Liliana Wiech prezes Stowarzyszenia Łączy nas Sanok „Na celu mamy wspieranie wszystkich sanoczan”
W sobotę, 14 grudnia o godz. 1o.oo wystartowała sanocka JADŁODZIELNIA. Jej powstanie stało się możliwe dzięki osobom, które chcą ratować żywność przed zmarnowaniem – inicjatorem Sanockiej Jadłodzielni było Stowarzyszenie Łączy nas Sanok.
„Jadłodzielnia to miejsce, którego działanie jest oparte na idei foodsharingu (z ang. dzielenie się jedzeniem), która zrodziła się żeby ratować żywność przed zmarnowaniem. Każdy może przynieść to, czego nie da rady zagospodarować i każdy może poczęstować się tym, co przyniósł ktoś inny. Foodsharing nie ma na celu dzielenia się jedzeniem z osobami ubogimi. Głównym celem jadłodzilni jest zapobieganie marnowaniu jedzenia. Z jadłodzielni mogą korzystać wszyscy, którzy nie zgadzają się na marnowanie jedzenia, dla których ważna jest troska o naszą planetę i o siebie nawzajem.”
Przy okazji inicjatywy społecznej zaprosiliśmy prezes Stowarzyszenia – Lilianę Wiech na rozmowę.
Od kiedy Stowarzyszenie istnieje?
Oficjalnie zostało zarejestrowane pod koniec sierpnia, natomiast zebranie założycielskie odbyło już w czerwcu, gdzie spotykały się osoby chętne do działania w ramach
Stowarzyszenia, by robić coś dla Sanoka i sanoczan na większą skale.

- [ZADANIE]
Przepisz cały powyższy tekst o sanockiej jadłodzielni słowo w słowo, niczego nie zmieniając.

- [WYODRĘBNIONE DANE]
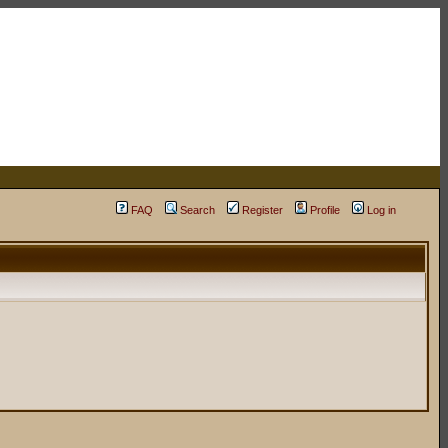
FAQ
Search
Register
Profile
Log in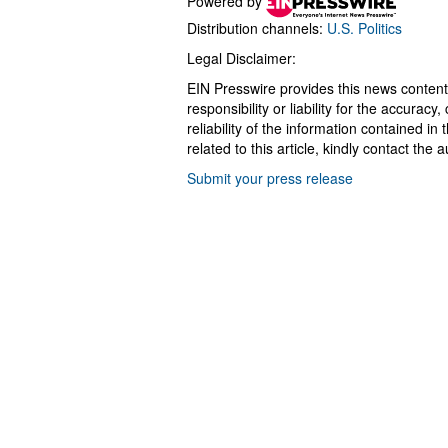
Powered by
Distribution channels:
U.S. Politics
Legal Disclaimer:
EIN Presswire provides this news content
responsibility or liability for the accurac
reliability of the information contained in
related to this article, kindly contact the 
Submit your press release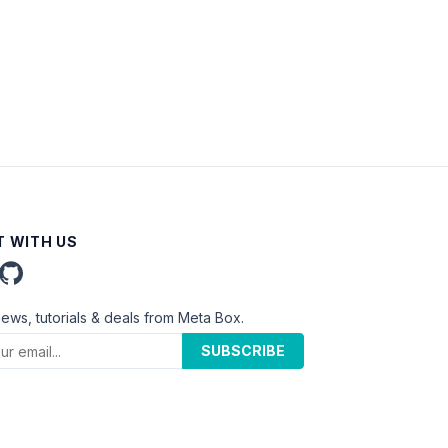
 WITH US
news, tutorials & deals from Meta Box.
SUBSCRIBE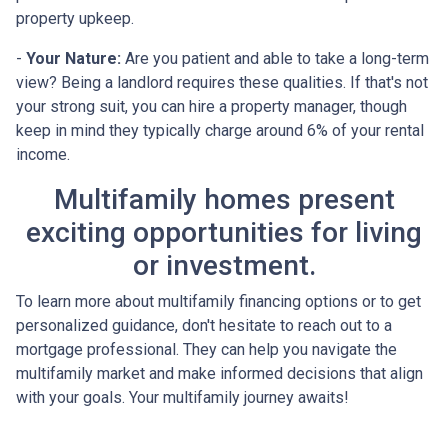
property upkeep.
-
Your Nature:
Are you patient and able to take a long-term
view? Being a landlord requires these qualities. If that's not
your strong suit, you can hire a property manager, though
keep in mind they typically charge around 6% of your rental
income.
Multifamily homes present
exciting opportunities for living
or investment.
To learn more about multifamily financing options or to get
personalized guidance, don't hesitate to reach out to a
mortgage professional. They can help you navigate the
multifamily market and make informed decisions that align
with your goals. Your multifamily journey awaits!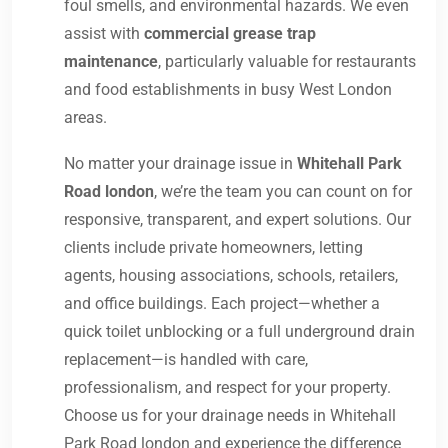
foul smells, and environmental hazards. We even
assist with
commercial grease trap
maintenance
, particularly valuable for restaurants
and food establishments in busy West London
areas.
No matter your drainage issue in
Whitehall Park
Road london
, we’re the team you can count on for
responsive, transparent, and expert solutions. Our
clients include private homeowners, letting
agents, housing associations, schools, retailers,
and office buildings. Each project—whether a
quick toilet unblocking or a full underground drain
replacement—is handled with care,
professionalism, and respect for your property.
Choose us for your drainage needs in Whitehall
Park Road london and experience the difference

- [WYNIK ZADANIA]
Liliana Wiech prezes Stowarzyszenia Łączy nas Sanok „Na celu mamy wspieranie wszystkich sanoczan”
W sobotę, 14 grudnia o godz. 1o.oo wystartowała sanocka JADŁODZIELNIA. Jej powstanie stało się możliwe dzięki osobom, które chcą ratować żywność przed zmarnowaniem – inicjatorem Sanockiej Jadłodzielni było Stowarzyszenie Łączy nas Sanok.
„Jadłodzielnia to miejsce, którego działanie jest oparte na idei foodsharingu (z ang. dzielenie się jedzeniem), która zrodziła się żeby ratować żywność przed zmarnowaniem. Każdy może przynieść to, czego nie da rady zagospodarować i każdy może poczęstować się tym, co przyniósł ktoś inny. Foodsharing nie ma na celu dzielenia się jedzeniem z osobami ubogimi. Głównym celem jadłodzilni jest zapobieganie marnowaniu jedzenia. Z jadłodzielni mogą korzystać wszyscy, którzy nie zgadzają się na marnowanie jedzenia, dla których ważna jest troska o naszą planetę i o siebie nawzajem.”
Przy okazji inicjatywy społecznej zaprosiliśmy prezes Stowarzyszenia – Lilianę Wiech na rozmowę.
Od kiedy Stowarzyszenie istnieje?
Oficjalnie zostało zarejestrowane pod koniec sierpnia, natomiast zebranie założycielskie odbyło już w czerwcu, gdzie spotykały się osoby chętne do działania w ramach
Stowarzyszenia, by robić coś dla Sanoka i sanoczan na większą skale.